Raw data START

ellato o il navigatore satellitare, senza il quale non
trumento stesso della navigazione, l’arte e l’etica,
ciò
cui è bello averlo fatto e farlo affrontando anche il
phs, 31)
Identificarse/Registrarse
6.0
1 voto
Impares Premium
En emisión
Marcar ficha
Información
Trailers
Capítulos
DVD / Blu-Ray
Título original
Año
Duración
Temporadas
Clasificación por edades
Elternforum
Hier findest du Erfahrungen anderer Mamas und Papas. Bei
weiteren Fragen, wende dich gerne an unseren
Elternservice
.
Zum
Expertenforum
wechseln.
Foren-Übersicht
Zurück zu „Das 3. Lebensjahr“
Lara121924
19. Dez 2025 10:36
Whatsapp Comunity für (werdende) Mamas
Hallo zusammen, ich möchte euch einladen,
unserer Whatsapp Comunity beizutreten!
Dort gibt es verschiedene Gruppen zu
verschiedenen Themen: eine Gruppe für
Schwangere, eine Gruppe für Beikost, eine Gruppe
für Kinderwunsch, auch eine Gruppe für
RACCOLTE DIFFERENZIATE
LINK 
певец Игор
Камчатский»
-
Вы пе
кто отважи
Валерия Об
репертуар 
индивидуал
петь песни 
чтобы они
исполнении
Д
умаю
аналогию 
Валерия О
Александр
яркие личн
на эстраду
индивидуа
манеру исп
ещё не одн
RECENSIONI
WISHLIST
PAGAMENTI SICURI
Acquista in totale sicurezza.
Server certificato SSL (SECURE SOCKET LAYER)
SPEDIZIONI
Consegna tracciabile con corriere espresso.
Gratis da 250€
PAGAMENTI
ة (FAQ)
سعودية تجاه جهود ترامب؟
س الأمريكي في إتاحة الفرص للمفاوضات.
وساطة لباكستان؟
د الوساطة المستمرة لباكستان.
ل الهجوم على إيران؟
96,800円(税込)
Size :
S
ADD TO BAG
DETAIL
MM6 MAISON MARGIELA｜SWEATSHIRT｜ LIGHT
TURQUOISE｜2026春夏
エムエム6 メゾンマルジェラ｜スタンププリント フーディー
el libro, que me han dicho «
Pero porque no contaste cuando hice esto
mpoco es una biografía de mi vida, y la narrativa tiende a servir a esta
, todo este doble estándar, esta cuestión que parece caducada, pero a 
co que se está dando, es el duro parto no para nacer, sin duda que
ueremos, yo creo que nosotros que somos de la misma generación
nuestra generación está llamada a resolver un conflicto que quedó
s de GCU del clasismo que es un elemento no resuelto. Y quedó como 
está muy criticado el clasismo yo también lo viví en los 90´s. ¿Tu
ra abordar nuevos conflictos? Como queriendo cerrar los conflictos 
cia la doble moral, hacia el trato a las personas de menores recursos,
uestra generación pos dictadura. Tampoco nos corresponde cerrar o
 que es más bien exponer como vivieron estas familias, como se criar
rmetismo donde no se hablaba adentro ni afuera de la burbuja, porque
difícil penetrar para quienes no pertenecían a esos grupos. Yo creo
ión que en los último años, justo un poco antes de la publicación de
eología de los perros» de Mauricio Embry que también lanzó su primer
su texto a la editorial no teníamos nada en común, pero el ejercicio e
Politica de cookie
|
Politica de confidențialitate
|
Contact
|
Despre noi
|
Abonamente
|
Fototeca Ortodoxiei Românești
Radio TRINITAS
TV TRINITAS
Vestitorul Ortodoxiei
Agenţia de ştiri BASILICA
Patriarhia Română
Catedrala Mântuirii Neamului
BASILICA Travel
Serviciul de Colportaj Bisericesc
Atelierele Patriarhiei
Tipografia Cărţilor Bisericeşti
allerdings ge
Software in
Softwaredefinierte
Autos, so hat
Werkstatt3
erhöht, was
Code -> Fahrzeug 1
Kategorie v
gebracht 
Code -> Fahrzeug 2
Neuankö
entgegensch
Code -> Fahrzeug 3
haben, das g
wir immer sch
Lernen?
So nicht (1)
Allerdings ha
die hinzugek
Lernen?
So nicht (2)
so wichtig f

Raw data END

Job item :: Word for word, reproduce the lines of the listing from the first one through the line containing "Título original", and no more.

Reply to the task ::
ellato o il navigatore satellitare, senza il quale non
trumento stesso della navigazione, l’arte e l’etica,
ciò
cui è bello averlo fatto e farlo affrontando anche il
phs, 31)
Identificarse/Registrarse
6.0
1 voto
Impares Premium
En emisión
Marcar ficha
Información
Trailers
Capítulos
DVD / Blu-Ray
Título original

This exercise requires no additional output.